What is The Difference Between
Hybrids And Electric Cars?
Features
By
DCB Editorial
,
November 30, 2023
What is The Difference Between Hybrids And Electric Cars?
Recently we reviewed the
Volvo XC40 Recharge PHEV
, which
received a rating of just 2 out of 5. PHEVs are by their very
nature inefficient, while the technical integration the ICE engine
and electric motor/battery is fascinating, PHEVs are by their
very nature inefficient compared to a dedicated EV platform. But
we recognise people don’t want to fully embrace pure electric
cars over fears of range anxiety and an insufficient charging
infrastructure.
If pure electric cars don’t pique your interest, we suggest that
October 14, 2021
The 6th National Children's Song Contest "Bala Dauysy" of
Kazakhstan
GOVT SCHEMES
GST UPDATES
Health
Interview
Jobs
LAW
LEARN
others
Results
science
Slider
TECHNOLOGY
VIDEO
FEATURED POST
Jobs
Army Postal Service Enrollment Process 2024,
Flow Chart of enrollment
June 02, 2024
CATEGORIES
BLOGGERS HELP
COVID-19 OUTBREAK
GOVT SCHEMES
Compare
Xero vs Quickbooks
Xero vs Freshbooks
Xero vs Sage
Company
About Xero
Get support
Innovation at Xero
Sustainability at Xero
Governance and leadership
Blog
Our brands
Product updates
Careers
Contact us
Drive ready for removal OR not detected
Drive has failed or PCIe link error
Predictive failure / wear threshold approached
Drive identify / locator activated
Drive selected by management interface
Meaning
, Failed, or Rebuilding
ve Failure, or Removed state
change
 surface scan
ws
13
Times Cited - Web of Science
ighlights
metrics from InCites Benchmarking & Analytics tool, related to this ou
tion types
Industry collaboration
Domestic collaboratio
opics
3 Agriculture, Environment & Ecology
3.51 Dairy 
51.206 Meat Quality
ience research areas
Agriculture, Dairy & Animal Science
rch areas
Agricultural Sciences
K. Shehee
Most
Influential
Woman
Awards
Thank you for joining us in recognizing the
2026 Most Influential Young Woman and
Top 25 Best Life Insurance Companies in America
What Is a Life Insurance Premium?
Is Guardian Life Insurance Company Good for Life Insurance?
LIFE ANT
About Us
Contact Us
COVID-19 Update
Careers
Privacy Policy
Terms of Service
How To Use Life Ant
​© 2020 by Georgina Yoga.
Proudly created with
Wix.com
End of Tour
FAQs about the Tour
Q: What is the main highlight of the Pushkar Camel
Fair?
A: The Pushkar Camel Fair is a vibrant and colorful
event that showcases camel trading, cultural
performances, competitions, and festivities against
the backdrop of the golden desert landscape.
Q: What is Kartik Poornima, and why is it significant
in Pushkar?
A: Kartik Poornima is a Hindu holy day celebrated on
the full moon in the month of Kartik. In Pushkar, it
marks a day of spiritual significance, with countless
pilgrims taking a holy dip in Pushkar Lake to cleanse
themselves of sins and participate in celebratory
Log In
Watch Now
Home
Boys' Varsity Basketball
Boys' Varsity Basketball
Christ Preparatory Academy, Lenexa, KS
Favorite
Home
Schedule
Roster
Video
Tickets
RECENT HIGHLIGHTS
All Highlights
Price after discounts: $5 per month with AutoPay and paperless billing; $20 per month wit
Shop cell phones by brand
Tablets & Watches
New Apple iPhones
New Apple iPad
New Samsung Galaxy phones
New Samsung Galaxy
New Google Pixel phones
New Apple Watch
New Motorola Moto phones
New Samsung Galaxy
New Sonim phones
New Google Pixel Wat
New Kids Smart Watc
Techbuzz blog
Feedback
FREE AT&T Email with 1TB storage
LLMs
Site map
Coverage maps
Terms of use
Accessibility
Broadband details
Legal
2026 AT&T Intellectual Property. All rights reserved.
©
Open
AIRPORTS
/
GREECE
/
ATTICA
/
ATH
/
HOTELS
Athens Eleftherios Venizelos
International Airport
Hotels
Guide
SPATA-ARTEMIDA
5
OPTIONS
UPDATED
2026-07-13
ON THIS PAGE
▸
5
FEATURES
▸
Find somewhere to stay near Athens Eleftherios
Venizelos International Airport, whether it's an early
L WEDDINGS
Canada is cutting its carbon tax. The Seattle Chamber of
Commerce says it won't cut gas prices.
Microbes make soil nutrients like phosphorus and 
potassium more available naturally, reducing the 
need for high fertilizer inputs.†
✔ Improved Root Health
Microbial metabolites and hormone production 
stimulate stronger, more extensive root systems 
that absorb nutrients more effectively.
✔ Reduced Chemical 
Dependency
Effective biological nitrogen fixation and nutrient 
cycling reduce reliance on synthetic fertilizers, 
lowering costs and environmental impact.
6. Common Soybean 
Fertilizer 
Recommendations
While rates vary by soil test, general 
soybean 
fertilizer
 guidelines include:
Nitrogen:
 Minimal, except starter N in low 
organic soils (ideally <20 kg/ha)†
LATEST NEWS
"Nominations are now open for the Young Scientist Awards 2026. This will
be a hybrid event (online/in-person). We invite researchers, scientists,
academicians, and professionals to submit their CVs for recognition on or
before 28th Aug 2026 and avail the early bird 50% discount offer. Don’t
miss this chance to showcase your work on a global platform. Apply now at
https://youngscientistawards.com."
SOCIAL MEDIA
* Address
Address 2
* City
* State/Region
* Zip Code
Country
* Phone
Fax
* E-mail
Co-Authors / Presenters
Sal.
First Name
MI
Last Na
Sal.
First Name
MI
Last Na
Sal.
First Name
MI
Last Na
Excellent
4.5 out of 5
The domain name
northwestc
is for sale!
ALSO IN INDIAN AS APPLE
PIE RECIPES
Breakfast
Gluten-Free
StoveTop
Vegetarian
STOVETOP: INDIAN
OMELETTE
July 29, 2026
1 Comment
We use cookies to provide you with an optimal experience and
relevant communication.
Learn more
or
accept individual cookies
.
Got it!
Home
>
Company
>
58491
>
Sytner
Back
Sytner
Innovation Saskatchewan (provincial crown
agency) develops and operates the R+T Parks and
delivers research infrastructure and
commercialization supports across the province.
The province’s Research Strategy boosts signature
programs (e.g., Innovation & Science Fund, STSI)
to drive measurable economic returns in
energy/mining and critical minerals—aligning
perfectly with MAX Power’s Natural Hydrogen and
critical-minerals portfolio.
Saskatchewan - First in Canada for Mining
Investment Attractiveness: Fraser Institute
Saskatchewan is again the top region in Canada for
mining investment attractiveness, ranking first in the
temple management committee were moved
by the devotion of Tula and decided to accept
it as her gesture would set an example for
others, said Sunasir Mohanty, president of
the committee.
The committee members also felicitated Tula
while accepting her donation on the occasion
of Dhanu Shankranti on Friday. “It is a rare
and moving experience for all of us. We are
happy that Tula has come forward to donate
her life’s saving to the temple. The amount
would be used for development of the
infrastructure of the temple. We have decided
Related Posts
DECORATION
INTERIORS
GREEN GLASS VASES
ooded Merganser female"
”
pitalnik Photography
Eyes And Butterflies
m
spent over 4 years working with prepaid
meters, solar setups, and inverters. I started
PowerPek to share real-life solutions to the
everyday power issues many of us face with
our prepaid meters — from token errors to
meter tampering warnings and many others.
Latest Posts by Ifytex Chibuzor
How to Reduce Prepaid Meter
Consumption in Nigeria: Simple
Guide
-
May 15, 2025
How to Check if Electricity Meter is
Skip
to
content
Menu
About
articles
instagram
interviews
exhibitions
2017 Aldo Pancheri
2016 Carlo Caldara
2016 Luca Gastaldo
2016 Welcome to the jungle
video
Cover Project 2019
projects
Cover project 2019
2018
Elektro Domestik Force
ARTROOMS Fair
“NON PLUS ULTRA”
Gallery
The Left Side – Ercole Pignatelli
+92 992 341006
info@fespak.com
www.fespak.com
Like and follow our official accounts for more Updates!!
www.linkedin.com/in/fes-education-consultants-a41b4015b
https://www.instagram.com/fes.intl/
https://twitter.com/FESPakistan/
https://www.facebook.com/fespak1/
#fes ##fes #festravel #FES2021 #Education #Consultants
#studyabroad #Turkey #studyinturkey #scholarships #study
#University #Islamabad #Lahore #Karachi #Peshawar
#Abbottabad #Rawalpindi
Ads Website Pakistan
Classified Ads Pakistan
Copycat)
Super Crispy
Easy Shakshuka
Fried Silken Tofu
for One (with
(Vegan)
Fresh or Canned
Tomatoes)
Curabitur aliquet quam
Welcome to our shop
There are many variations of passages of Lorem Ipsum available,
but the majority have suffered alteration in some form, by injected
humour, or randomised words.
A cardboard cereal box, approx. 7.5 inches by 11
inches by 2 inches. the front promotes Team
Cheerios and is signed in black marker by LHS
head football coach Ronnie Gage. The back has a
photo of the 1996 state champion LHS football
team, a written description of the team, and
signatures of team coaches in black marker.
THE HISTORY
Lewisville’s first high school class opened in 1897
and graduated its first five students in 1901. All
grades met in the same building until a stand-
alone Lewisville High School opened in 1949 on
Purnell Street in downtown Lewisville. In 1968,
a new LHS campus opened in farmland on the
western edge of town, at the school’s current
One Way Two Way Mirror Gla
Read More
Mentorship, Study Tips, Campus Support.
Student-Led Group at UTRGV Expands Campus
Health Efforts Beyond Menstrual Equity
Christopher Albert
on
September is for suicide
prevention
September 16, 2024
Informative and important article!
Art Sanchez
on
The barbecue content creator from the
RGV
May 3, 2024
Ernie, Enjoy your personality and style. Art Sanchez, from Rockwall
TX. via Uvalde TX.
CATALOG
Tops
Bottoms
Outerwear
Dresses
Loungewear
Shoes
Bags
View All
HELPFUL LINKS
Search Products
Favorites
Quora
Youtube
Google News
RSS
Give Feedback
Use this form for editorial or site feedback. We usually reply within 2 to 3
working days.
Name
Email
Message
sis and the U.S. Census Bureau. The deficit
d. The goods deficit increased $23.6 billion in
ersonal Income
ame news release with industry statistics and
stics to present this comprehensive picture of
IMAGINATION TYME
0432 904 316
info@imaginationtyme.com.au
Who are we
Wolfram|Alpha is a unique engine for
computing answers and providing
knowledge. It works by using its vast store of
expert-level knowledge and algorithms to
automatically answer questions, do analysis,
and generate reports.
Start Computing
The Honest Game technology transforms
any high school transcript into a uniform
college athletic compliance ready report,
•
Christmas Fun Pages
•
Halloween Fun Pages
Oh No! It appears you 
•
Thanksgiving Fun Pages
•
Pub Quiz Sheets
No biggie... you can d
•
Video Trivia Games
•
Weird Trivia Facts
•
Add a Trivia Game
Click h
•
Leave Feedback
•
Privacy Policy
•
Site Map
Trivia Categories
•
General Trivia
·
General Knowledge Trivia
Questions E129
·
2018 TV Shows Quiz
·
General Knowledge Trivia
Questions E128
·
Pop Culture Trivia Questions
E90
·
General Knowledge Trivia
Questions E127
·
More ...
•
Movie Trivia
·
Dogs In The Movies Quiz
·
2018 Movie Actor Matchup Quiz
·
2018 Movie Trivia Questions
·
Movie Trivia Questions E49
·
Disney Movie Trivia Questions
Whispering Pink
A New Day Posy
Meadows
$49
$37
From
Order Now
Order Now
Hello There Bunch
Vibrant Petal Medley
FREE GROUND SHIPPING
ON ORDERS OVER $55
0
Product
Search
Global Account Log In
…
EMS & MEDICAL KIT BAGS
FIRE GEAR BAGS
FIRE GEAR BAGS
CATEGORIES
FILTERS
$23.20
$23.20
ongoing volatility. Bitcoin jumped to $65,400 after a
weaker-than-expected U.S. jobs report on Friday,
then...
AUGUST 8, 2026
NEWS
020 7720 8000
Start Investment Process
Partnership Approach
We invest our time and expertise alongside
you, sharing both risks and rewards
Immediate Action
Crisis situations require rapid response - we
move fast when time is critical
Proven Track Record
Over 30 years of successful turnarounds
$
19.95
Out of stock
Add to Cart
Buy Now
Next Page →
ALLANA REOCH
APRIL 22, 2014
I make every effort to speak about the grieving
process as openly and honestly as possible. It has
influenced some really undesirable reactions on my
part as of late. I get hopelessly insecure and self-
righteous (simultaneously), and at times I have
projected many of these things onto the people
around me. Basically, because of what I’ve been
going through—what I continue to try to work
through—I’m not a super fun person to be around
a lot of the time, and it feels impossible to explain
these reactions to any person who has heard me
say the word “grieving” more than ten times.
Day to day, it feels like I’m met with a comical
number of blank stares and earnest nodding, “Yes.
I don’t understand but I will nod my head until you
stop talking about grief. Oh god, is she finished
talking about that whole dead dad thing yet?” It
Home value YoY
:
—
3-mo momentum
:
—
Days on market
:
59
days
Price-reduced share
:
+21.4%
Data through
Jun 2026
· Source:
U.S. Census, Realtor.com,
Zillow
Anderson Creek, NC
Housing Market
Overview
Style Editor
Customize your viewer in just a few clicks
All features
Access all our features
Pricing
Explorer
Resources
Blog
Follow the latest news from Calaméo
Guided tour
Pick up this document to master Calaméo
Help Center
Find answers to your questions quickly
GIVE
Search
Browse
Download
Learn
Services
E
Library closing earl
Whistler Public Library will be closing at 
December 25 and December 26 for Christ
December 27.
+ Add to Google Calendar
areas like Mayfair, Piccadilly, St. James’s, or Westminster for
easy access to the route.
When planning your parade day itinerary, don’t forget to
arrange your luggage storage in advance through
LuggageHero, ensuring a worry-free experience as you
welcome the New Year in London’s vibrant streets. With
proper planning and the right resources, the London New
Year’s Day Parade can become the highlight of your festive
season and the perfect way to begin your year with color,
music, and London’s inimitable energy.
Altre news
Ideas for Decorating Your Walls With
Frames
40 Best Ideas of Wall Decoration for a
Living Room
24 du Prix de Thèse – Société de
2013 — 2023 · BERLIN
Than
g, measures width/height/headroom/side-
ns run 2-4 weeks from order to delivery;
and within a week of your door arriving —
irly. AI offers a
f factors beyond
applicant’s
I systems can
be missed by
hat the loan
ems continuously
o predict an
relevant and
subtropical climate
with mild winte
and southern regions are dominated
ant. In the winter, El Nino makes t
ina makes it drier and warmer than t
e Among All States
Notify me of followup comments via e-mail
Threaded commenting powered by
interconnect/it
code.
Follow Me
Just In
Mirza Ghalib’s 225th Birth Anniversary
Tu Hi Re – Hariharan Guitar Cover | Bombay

--- Instructions to follow ---
Your response should be each line that includes the word "many", copied from the records.

--- Response to this task ---
everyday power issues many of us face with
meter tampering warnings and many others.
There are many variations of passages of Lorem Ipsum available,
projected many of these things onto the people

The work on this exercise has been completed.